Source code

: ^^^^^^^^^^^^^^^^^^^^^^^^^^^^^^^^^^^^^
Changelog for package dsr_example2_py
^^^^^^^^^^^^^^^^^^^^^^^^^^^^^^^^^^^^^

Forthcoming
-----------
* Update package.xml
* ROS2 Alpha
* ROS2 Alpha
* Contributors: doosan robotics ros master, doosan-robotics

-.-.-

The only output should be the lines from the one containing "Changelog for package dsr_example2_py" through the final line of the material above, copied exactly.

### [EXERCISE SOLUTION]
Changelog for package dsr_example2_py
^^^^^^^^^^^^^^^^^^^^^^^^^^^^^^^^^^^^^

Forthcoming
-----------
* Update package.xml
* ROS2 Alpha
* ROS2 Alpha
* Contributors: doosan robotics ros master, doosan-robotics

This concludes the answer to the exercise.